The problem:
Count the lines in the entries below that contain the string "axis", matching case exactly. Give only the number.
#### Data in this exercise ####
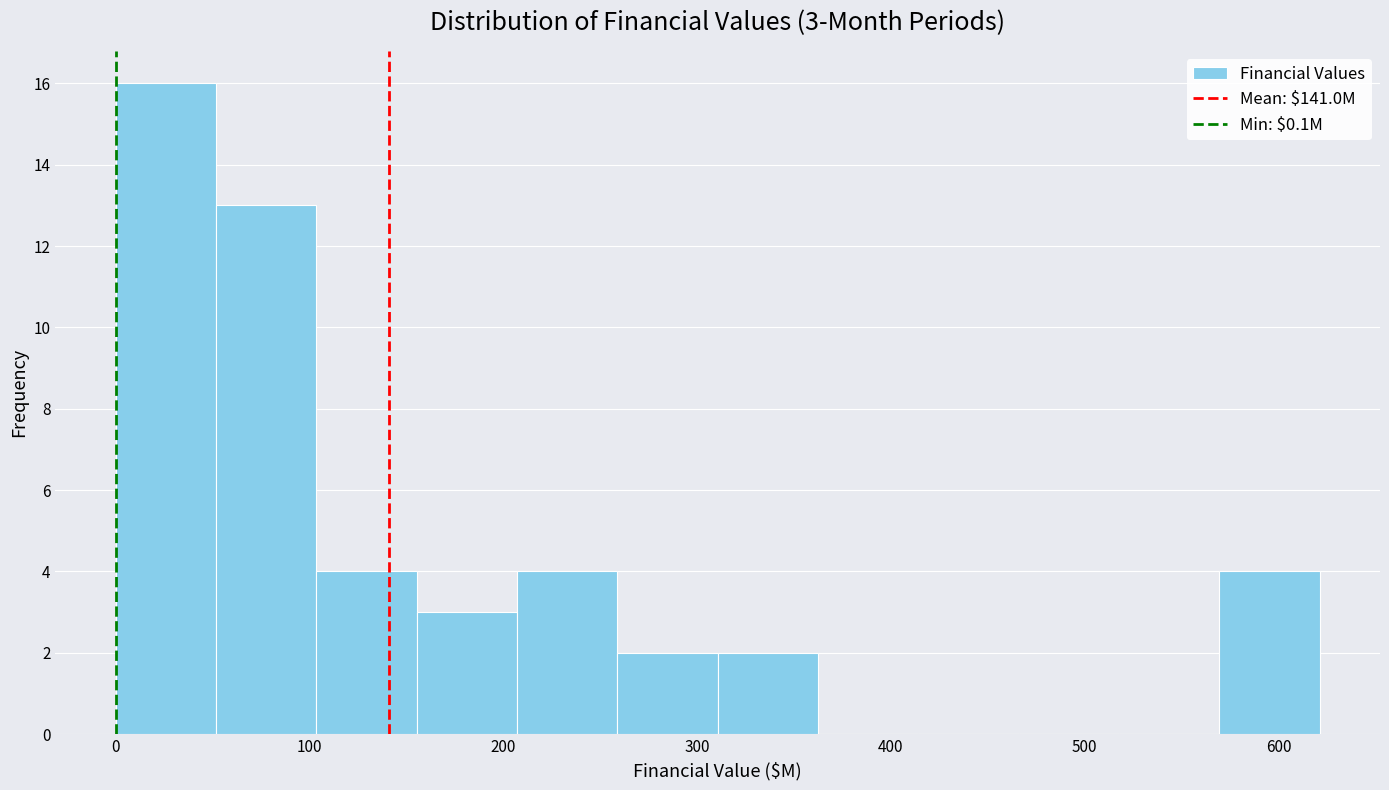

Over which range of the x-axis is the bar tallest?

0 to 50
####
#### Data in this exercise ####
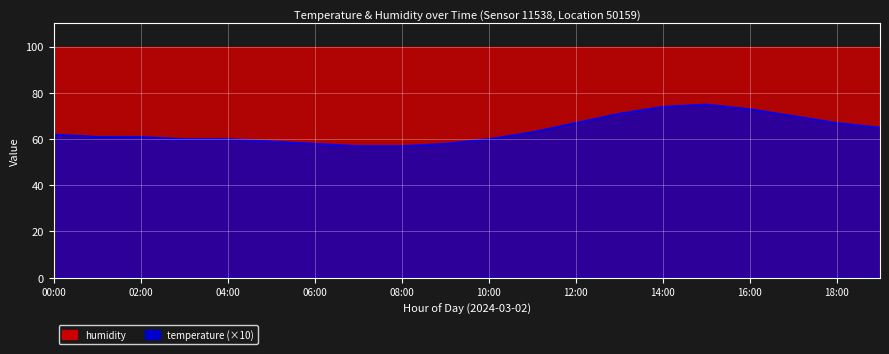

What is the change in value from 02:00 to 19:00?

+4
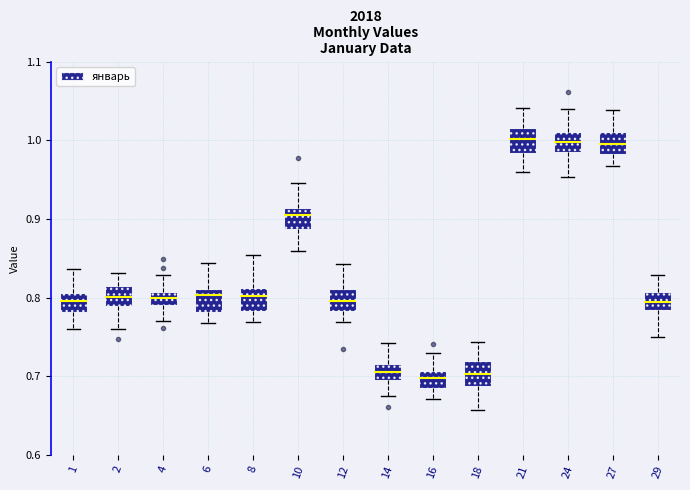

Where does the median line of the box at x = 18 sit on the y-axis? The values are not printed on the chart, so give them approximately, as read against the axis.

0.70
####
Result of the task:
2